[Opening DATASET CONTENT section]

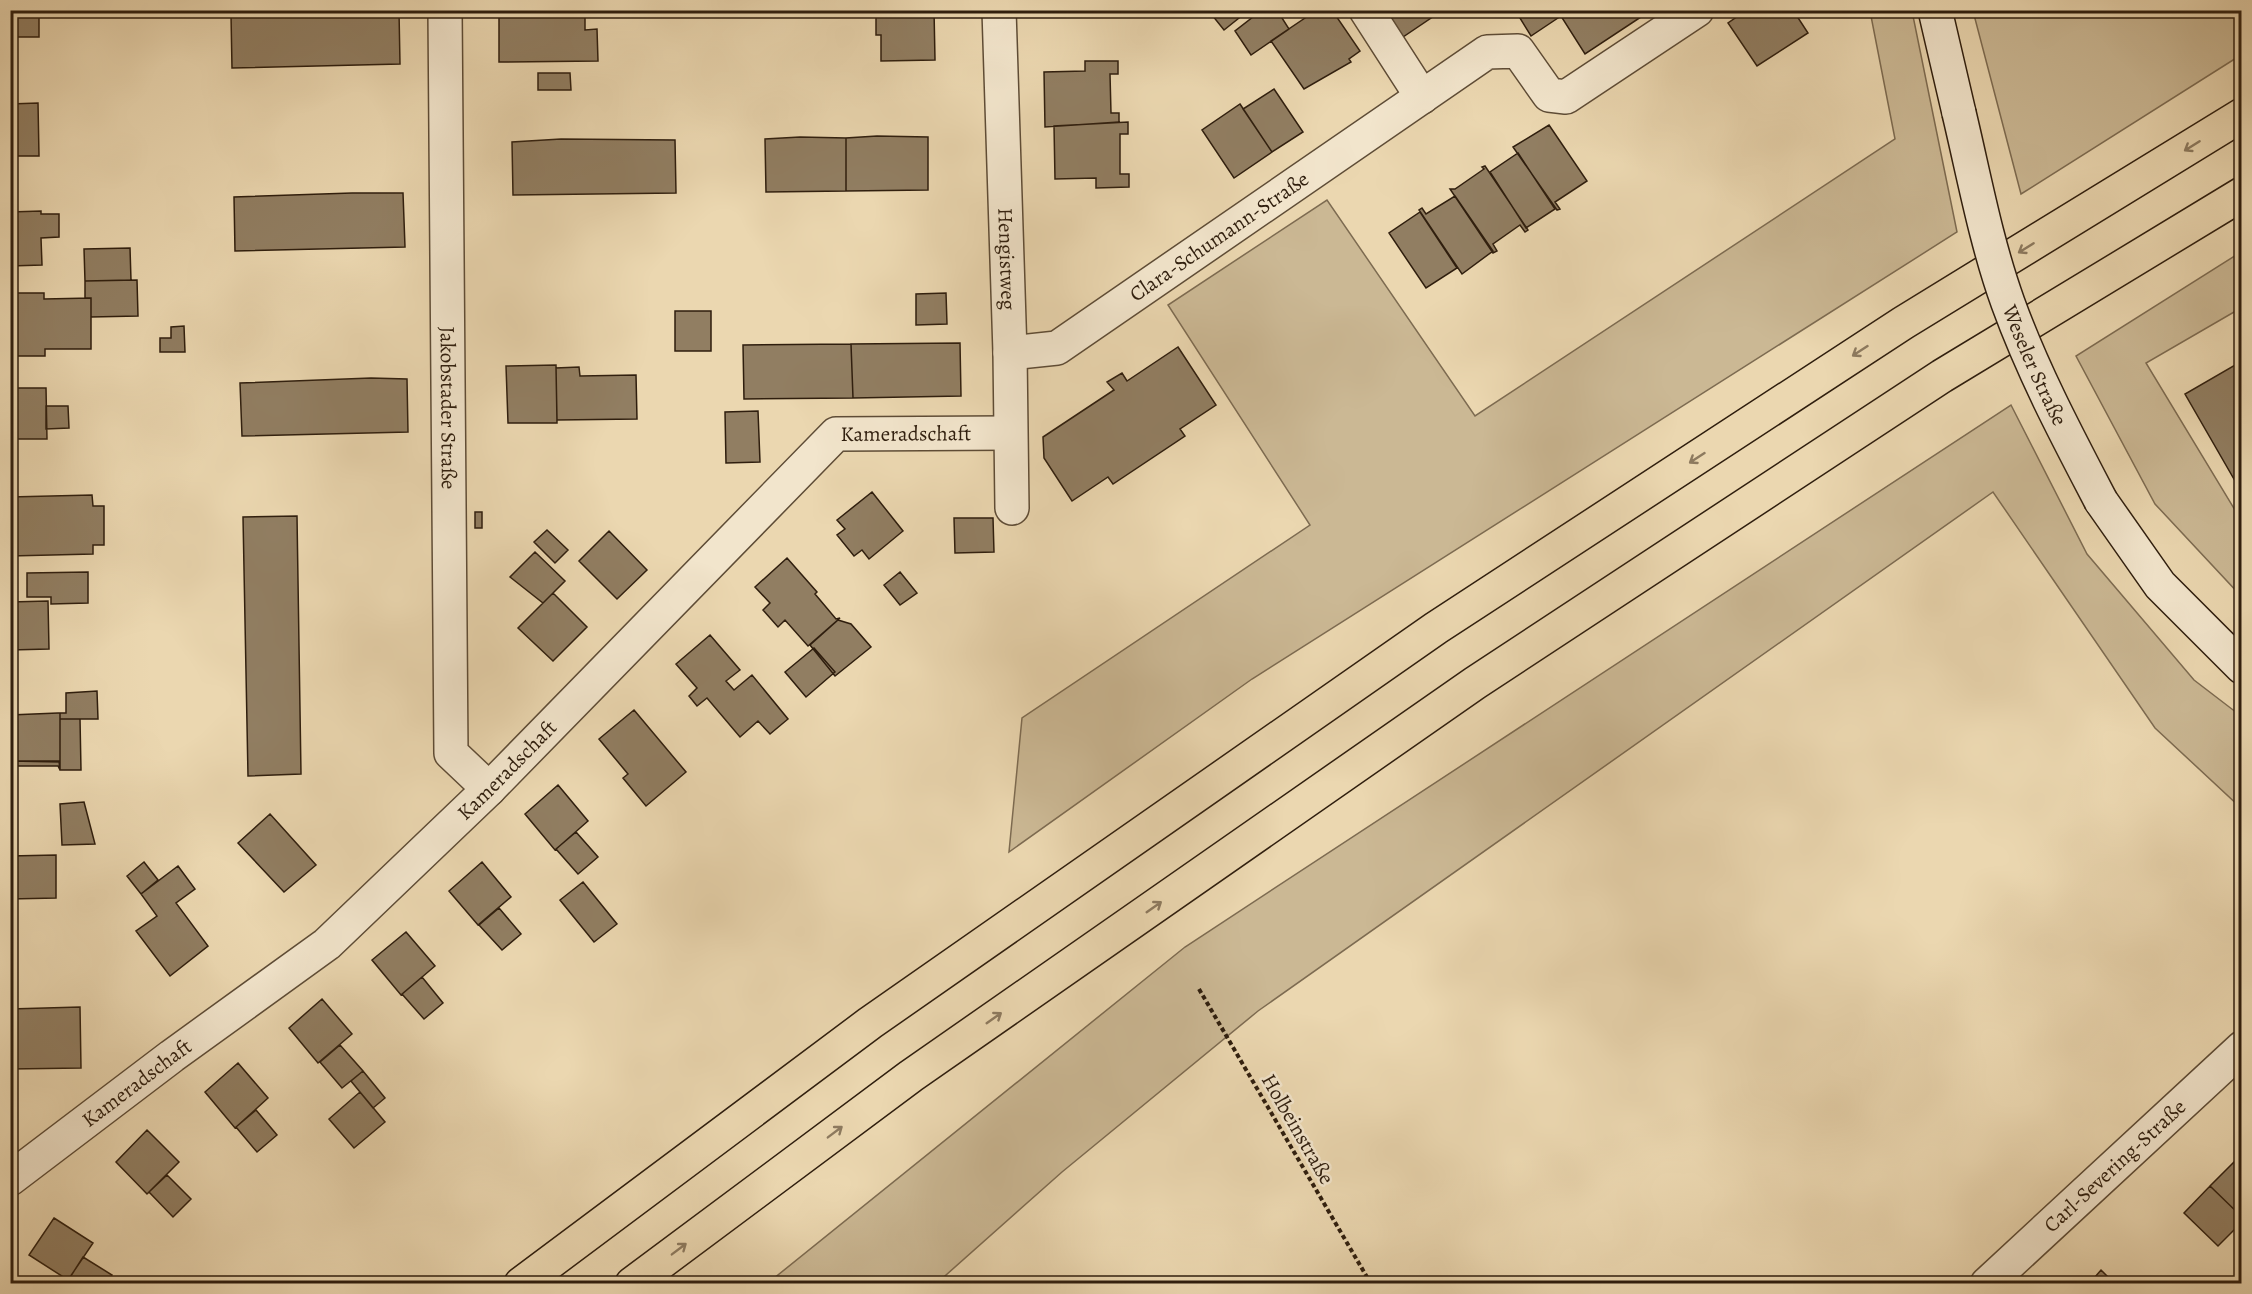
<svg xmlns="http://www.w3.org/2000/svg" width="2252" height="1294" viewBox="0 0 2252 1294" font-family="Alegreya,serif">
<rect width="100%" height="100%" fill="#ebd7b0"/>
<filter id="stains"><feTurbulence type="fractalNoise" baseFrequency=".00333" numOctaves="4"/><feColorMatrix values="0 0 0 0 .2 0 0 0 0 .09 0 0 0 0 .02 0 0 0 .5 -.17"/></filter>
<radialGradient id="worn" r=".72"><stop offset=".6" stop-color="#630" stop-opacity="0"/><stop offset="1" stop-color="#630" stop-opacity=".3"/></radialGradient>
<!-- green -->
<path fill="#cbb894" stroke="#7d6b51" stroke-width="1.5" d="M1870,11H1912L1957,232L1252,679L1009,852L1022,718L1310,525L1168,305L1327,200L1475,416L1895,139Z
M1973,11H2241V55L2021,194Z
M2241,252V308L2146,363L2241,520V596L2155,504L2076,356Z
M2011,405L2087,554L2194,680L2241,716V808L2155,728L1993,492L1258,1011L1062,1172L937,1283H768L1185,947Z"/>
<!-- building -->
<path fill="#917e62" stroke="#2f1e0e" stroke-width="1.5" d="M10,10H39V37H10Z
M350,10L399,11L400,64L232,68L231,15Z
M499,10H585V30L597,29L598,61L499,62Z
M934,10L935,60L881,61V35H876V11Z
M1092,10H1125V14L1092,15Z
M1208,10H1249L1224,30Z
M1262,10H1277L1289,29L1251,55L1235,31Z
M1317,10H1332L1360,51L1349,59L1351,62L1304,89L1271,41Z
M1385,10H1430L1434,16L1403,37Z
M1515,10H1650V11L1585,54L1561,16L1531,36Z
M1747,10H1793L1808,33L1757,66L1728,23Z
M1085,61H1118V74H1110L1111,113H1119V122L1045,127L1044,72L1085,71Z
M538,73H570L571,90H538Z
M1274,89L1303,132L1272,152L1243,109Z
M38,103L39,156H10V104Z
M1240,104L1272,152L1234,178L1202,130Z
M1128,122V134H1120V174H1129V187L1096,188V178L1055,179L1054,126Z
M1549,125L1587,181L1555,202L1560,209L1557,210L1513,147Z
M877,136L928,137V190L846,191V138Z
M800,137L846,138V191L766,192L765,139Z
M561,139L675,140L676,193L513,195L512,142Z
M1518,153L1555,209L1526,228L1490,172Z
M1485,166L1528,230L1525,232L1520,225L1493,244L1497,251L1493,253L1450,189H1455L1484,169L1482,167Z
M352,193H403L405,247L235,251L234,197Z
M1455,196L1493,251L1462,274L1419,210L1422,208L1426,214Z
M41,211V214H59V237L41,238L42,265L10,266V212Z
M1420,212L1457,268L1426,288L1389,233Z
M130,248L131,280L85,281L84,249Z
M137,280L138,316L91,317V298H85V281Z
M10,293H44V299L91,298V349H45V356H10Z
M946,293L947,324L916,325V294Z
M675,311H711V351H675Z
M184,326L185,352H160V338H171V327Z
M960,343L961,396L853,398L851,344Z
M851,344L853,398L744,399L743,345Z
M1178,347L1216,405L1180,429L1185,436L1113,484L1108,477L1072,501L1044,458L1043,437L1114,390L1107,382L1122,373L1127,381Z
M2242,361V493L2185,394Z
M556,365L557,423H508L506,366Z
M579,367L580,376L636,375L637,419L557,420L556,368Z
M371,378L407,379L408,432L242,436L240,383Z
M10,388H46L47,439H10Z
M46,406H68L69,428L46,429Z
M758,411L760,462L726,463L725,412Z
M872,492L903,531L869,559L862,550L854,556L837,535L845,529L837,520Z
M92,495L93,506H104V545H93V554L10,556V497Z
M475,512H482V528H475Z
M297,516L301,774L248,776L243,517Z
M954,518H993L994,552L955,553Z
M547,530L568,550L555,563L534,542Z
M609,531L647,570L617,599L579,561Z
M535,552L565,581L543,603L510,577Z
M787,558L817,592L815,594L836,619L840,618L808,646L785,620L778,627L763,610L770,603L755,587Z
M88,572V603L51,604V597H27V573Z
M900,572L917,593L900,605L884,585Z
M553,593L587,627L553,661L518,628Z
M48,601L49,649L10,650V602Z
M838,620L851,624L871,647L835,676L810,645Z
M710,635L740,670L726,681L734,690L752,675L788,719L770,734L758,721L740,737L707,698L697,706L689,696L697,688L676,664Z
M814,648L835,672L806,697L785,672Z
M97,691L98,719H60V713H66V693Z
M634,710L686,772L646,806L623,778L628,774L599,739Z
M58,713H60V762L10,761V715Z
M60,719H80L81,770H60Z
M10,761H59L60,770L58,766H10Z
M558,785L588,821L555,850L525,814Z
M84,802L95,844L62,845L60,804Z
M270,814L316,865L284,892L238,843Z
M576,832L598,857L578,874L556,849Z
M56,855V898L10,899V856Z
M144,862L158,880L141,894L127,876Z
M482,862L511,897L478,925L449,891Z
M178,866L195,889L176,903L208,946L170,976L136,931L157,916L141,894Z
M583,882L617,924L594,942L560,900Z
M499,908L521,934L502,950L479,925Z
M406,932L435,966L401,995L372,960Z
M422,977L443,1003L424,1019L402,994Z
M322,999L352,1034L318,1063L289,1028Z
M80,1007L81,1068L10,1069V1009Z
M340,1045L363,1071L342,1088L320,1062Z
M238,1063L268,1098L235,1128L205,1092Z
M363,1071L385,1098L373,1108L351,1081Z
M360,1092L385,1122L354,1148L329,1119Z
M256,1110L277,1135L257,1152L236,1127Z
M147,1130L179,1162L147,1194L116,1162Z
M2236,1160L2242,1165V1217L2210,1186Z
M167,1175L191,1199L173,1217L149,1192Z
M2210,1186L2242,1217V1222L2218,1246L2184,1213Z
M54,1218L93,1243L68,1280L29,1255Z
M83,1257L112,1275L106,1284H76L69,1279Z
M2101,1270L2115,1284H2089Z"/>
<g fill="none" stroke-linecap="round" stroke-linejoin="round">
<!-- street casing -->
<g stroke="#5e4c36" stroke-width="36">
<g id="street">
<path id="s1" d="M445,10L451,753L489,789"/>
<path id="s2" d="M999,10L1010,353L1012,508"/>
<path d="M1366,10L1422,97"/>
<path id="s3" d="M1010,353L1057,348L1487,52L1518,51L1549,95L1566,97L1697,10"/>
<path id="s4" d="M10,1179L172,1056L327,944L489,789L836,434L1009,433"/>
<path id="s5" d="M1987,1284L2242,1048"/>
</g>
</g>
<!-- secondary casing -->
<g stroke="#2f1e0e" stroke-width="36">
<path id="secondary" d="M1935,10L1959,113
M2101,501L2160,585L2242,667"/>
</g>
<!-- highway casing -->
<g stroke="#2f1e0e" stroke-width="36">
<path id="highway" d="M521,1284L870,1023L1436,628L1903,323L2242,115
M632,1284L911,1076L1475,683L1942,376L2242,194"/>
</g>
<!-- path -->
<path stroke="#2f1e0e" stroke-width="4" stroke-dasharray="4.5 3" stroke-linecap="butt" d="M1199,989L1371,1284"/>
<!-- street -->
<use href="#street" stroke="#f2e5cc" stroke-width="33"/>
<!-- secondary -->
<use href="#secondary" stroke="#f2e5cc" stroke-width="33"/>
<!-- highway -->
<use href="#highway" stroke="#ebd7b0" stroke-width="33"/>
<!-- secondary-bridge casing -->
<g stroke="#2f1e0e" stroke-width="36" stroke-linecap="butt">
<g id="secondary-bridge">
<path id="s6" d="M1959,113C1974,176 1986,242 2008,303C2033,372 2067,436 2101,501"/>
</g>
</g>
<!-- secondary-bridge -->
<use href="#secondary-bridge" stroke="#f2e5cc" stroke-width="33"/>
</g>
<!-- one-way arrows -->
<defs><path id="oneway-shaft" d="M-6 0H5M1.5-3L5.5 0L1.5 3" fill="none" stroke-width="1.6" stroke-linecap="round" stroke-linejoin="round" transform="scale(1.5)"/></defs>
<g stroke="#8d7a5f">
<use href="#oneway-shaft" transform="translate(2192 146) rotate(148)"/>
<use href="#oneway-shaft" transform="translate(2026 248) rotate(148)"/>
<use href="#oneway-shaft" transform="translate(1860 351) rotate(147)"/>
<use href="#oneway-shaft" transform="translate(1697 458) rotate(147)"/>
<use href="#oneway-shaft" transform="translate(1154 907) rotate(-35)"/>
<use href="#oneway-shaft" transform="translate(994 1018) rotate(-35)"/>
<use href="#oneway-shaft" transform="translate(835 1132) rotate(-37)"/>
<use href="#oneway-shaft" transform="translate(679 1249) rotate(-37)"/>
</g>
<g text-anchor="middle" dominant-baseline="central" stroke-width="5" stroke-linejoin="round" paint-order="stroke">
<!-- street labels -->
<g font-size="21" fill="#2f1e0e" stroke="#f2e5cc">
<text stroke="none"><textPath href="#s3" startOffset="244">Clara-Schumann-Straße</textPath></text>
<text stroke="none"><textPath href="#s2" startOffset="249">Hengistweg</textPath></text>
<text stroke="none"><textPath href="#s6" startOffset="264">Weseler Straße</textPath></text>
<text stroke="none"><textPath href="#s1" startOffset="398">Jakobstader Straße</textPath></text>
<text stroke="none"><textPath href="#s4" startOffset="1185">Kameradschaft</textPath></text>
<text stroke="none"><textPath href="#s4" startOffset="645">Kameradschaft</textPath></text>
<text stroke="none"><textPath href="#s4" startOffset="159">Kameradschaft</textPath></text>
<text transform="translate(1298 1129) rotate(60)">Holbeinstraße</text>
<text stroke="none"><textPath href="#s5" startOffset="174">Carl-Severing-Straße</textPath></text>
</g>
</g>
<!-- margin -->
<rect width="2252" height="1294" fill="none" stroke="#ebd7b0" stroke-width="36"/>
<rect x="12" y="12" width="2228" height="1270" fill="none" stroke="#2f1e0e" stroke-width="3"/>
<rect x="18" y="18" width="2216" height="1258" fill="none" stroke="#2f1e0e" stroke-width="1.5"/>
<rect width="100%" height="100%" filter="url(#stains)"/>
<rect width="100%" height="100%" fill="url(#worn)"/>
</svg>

[Closing DATASET CONTENT section]

> EXERCISE BRIEF: Pull out the lines above in which the word "worn" appears.

> RESULT BELOW:
<radialGradient id="worn" r=".72"><stop offset=".6" stop-color="#630" stop-opacity="0"/><stop offset="1" stop-color="#630" stop-opacity=".3"/></radialGradient>
<rect width="100%" height="100%" fill="url(#worn)"/>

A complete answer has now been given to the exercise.